-------- GIVEN TEXT --------

Go programming language is easy to learn, but there are some tricky traps. This article series is trying to show these booby traps so that you avoid them.
We would like to print the length of a string. So we write following code:
package main
func main() {
s := "échec"
println("length of", s, "is", len(s))
}
But when we run it, we get:
$ go run broken.go
length of échec is 6
This is probably not what you expected! Why? How could you fix this code?
The name character string is inaccurate for Go string type. We should name it bytes
array. To be precise, a Go string is an array of bytes resulting from the encoding of a string in UTF-8. As our string contains an accentuated character, it won’t result in a single byte
encoded in UTF-8 but in two. Thus the size of bytes
array is not the same as the string
length.
It remains to be seen how we can get the number of characters (or Runes in Go) in this string…
First solution is to convert the string into a Runes array and get its size:
package main
func main() {
s := "échec"
println("length of", s, "is", len([]rune(s)))
}
Another solution is to use dedicated function RuneCountInString()
from utf8 package:
package main
import "unicode/utf8"
func main() {
s := "échec"
println("length of", s, "is", utf8.RuneCountInString(s))
}
In both cases, we get the correct size:
$ go run fixed.go
length of échec is 5
What you must remember here is that len(string)
returns the length of a string if it contains only ASCII characters. Thus you should not use function len(string)
in the general case.
Enjoy!

--------

● CHALLENGE A
Reproduce the rows from their first line through the line holding "building: (343, 122)", inclusive, leaving out the pictures.

-------- DATA FOR THIS TASK --------

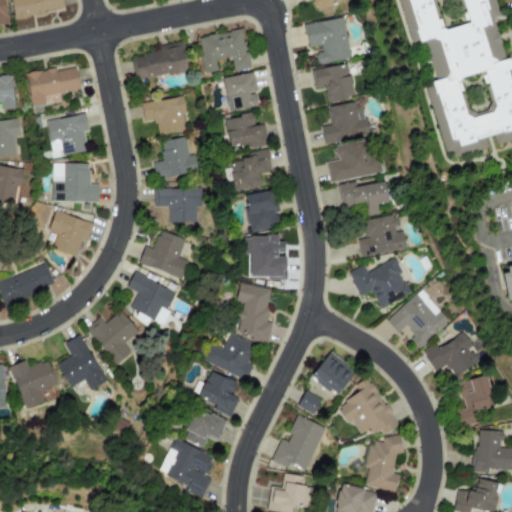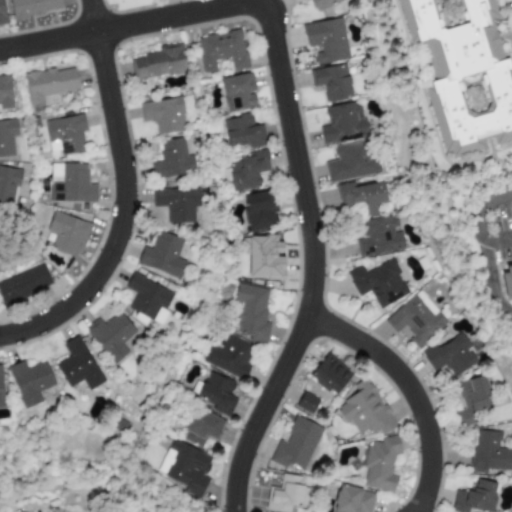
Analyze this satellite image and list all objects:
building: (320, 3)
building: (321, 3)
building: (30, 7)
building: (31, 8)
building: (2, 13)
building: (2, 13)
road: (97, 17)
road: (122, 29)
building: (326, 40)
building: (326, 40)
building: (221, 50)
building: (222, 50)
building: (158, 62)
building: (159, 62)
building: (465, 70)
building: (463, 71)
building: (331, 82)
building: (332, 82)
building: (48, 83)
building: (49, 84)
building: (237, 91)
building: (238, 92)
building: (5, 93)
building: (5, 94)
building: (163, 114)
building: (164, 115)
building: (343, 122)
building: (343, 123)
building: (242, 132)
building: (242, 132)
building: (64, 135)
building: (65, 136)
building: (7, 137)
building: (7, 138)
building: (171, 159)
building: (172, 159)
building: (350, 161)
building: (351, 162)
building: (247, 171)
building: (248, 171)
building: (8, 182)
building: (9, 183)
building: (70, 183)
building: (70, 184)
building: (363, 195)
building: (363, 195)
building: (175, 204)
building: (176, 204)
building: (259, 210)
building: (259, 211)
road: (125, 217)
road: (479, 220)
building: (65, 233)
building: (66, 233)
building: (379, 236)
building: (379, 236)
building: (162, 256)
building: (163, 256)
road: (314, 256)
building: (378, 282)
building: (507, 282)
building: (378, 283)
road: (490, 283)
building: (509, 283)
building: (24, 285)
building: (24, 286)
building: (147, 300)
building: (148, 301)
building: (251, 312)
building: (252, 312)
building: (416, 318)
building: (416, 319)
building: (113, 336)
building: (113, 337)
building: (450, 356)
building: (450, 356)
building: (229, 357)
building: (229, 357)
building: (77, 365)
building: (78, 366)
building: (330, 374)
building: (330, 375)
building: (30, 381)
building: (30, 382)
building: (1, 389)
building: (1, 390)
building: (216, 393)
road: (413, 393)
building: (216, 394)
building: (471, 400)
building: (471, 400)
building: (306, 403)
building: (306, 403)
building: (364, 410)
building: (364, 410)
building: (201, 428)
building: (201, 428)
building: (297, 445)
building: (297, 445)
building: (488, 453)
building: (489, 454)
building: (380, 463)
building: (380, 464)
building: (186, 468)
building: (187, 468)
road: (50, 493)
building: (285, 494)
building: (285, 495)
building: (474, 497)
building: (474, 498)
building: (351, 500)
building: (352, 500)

--------

● CHALLENGE B
Write out the passage of the Go string length article between "Go programming language" and "fix this code?", inclusive.

● EXERCISE RESPONSE A
Analyze this satellite image and list all objects:
building: (320, 3)
building: (321, 3)
building: (30, 7)
building: (31, 8)
building: (2, 13)
building: (2, 13)
road: (97, 17)
road: (122, 29)
building: (326, 40)
building: (326, 40)
building: (221, 50)
building: (222, 50)
building: (158, 62)
building: (159, 62)
building: (465, 70)
building: (463, 71)
building: (331, 82)
building: (332, 82)
building: (48, 83)
building: (49, 84)
building: (237, 91)
building: (238, 92)
building: (5, 93)
building: (5, 94)
building: (163, 114)
building: (164, 115)
building: (343, 122)

● EXERCISE RESPONSE B
Go programming language is easy to learn, but there are some tricky traps. This article series is trying to show these booby traps so that you avoid them.
We would like to print the length of a string. So we write following code:
package main
func main() {
s := "échec"
println("length of", s, "is", len(s))
}
But when we run it, we get:
$ go run broken.go
length of échec is 6
This is probably not what you expected! Why? How could you fix this code?